# Advice (hacking series2)



## EmptyH (Oct 18, 2006)

I currently have a series 1 tivo, hacked with TivoWebPlus and tystudio. I also have a Series 2 (TCD540080). I've spent about 3-4 hours running google searches and reading various forums trying to get the information I want, but it's really difficult to piece together. So here's what I ultimately want from a TiVo unit:


TivoWebPlus
tystudio (or tytools)
The ability to put video on my TiVo (the only way I know of now is with the HMO and Galleon)

So here are my questions:

Is there anything I can do to put video on my Series 1?
Am I able to hack my TCD540080 to get TivoWebPlus, tystudio, access to the shell, etc?
If #2 is impossible, what model would you recommend buying on eBay for the hacks I want? A TCD240040? 

I'm comfortable doing the hacks (along with hard drive size upgrade) if I can find a decent (recent) guide - but all of that information seems to be scattered over so many places and of varying ages that it scares me to attempt it right now. Is there a good, recent guide available anywhere?

Thanks!


----------



## puffdaddy (Mar 1, 2006)

EmptyH said:


> Is there anything I can do to put video on my Series 1?


I believe that with a TurboNet card, one can mfs_ftp shows onto a S1 TiVo (not positive about this).


> Am I able to hack my TCD540080 to get TivoWebPlus, tystudio, access to the shell, etc?


Not without soldering a new PROM.


> If #2 is impossible, what model would you recommend buying on eBay for the hacks I want? A TCD240040?

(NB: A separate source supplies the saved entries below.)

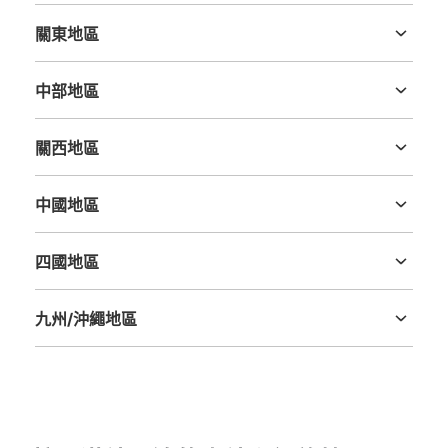
關東地區
茨城縣
栃木縣
群馬縣
埼玉縣
千葉縣
東京都
神奈川縣
中部地區
新潟縣
富山縣
石川縣
福井縣
山梨縣
長野縣
岐阜縣
静岡縣
愛知縣
關西地區
三重縣
滋賀縣
京都府
大阪府
兵庫縣
奈良縣
和歌山縣
可保管的行李數
中國地區
中等的
:
3
/
¥500
小的
:
15
/
¥300
鳥取縣
島根縣
岡山縣
廣島縣
山口縣
付款方式
現金
四國地區
德島縣
香川縣
愛媛縣
高知縣
查看此投幣式儲物櫃的位置
九州/沖繩地區
福岡縣
佐賀縣
長崎縣
熊本縣
大分縣
宮崎縣
鹿児島縣
沖縄縣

Yes, TCD2x0xxx should do you fine. You could even go for a TCD140xxx, but that has USB 1.1 ports (which limits the speed of network transfers).


----------



## EmptyH (Oct 18, 2006)

puffdaddy said:


> Yes, TCD2x0xxx should do you fine. You could even go for a TCD140xxx, but that has USB 1.1 ports (which limits the speed of network transfers).


Sounds good. Is there a good guide to hacking (gaining access to bash, telnet, and ftp) TCD2x0xxx models with the most current versions of the Tivo software? I've found several good guides to installing a larger hard drive, but the info about further hacking is spread out in so many places with so much ambiguous or wrong or outdated information interspersed amongst it that I don't feel confident that I know exactly what I need to do.

Thanks again.


----------



## puffdaddy (Mar 1, 2006)

Good question, I'm not aware of any concise guides for hacking a SA S2. I think that most SA S2 users of this forum would reap little benefit from hacking, in that the stock TiVo already provides all the functionality they desire (HMO, MRV, TTG, etc.). That's why you found mostly posts on installing larger drives.

If you really want to gain access to a SA S2, then I would suggest heading to a different site altogether. Google "killhdinit" and take the first link, and then read for days.


----------